Opinião

A bipolarização em Luanda

Ramiro Barreira |

A ideia da contínua bipolarização política e governativa numa província como Luanda, que tem  características muito especiais,  deverá levar a uma reflexão profunda do quadro que provavelmente poderá ser desenhado para a nossa capital.

Ser Governador de uma grande metrópole como Luanda não é uma actividade tão fácil como parece. São cerca de 9 milhões de pessoas, se nos atermos ao resultado do recente Censo. Como se não bastasse, com a elevada densidade populacional e o aumento das taxas de crescimento, somam-se os inúmeros desafios da organização urbanista de Luanda, da saúde, educação, água potável, electricidade, ordenamento de ruas e bairros e a sua requalificação, colocação de asfalto, saneamento básico, lixo, segurança, organização rodoviária, etc. São muitas as tarefas.  Por isso mesmo, é tempo de reflectirmos desapaixonadamente sobre se não é o momento de reavaliarmos o modelo certo de relacionamento entre o poder governativo e político nas províncias, para que efectivamente se encontre a verdadeira matriz do papel do Estado na resolução dos graves problemas que afligem as nossas populações.
Creio que ao longo dos últimos anos a experiência de gestão das cidades com políticos sem visão nem competências para gerir grandes conglomerados populacionais, veio a constituir-se num desastre cujos resultados são as cidades e províncias paradas no tempo. Com a ausência de um modelo definido de desconcentração e descentralização administrativa, precisa de se afirmar uma governação que assente numa base técnica e  com normas que salvaguardem a aplicação das políticas de Estado  com os resultados que se pretendem. Há anos, na China, um país com um modelo e matriz marcadamente comunista de gestão política do Estado, já na era de Mao Zedong e Deng Xiaoping, dois grandes reformistas com a especificidade constitucional do Estado-Partido,  definiram como prioridade da reforma política a necessidade de “ajustar devidamente a relação partido-governo, objectivando superar as deficiências da superconcentração de poder, as tendências de substituição do governo com o partido, a sobreposição de gabinetes e funções e confusão nos poderes e nas responsabilidades”.
Segundo o estudo intitulado o Sistema Político da China: Operação e Reforma, feito por Dong Lisheng, director assistente do Instituto de Ciências Políticas da Academia Chinesa de Ciências Sociais (CASS), desde a reforma política posta na agenda dos anos 80 começaram a ser feitas tentativas no sentido de conduzir as relações partido-governo. 
Um informe político ao 13º Congresso Nacional do PCCh, em 1987, fez uma exposição do qual destaco: “O partido e os órgãos de poder do Estado diferem quanto à natureza, às funções, às formas de organização  e aos métodos de trabalho.
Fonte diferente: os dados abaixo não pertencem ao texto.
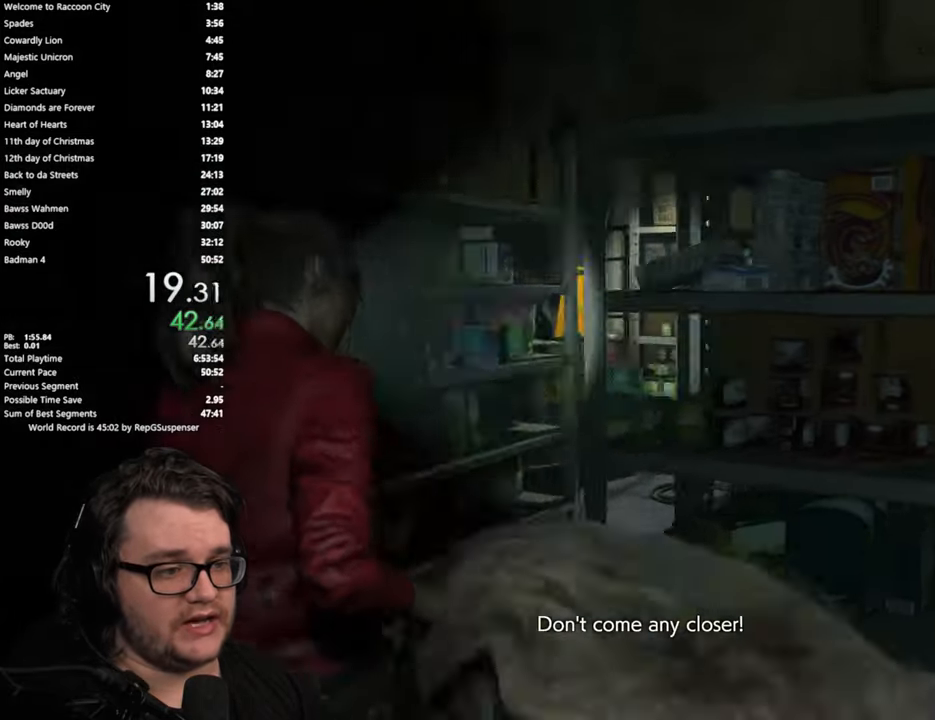
Gameplay with a controller (PlayStation layout); each line is a JSON object with the inputs held at the frame after it. "button_events" lists button changes between this image and that frame as [ms after this image, input, new state], when the widget could be followed in between (sticks are given only as held states).
{"buttons": [], "left_stick": "up", "right_stick": "center", "button_events": []}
O sistema de liderança do partido deve ser reformulado. As funções das organizações do partido e dos órgãos de poder do Estado devem ser claramente definidas. E a relação do partido com a Assembleia Popular Nacional, os governos, as instituições judiciais, as organizações sociais, as empresas e as instituições de serviço deve ser suavizada para que cada uma possa desempenhar suas próprias funções e responsabilidades. Tais relações devem ser regulamentadas”.
Na nossa realidade, e falo especificamente de Luanda, não é humanamente possível ser-se governador e 1º Secretário do MPLA ao mesmo tempo. Um gestor de uma cidade/província terá certamente muito com que se preocupar na linha dos grandes desafios a vencer. Tocar uma viola e um piano ao mesmo tempo, não é humanamente possível. Penso que não se deve exigir tanto sacrifício ao Governador, a menos que a estratégia seja o de levá-lo a um beco sem saída. No fundo o perdedor será sempre o pacato cidadão. Creio que os desafios que se colocam ao MPLA numa cidade como Luanda, são enormes. Os resultados das últimas eleições demonstraram que a tendência de degradação da actividade de gestão do governo leve por simpatia, a que o partido pague cada vez mais os erros de  desempenho.
Face aos resultados eleitorais, o homem que dirige o partido vencedor das eleições em Luanda, ou o Governo, terá de concentrar-se  a 100 por cento numa estratégia de acção partidária e governativa, procurando naturalmente as bases de coabitação e relacionamento intrínseco entre o partido, o Estado e a população. Penso também que os nossos governadores deveriam ter a humildade de reconhecerem que não é possível, salvo algumas excepções, ser-se governador e 1º secretário do partido com resultados verdadeiramente palpáveis, devendo por isso declinar os convites que lhes são dirigidos. Não vale a pena ter mais olhos que barriga. Precisamos corrigir o que está mal e melhorar o que está bem.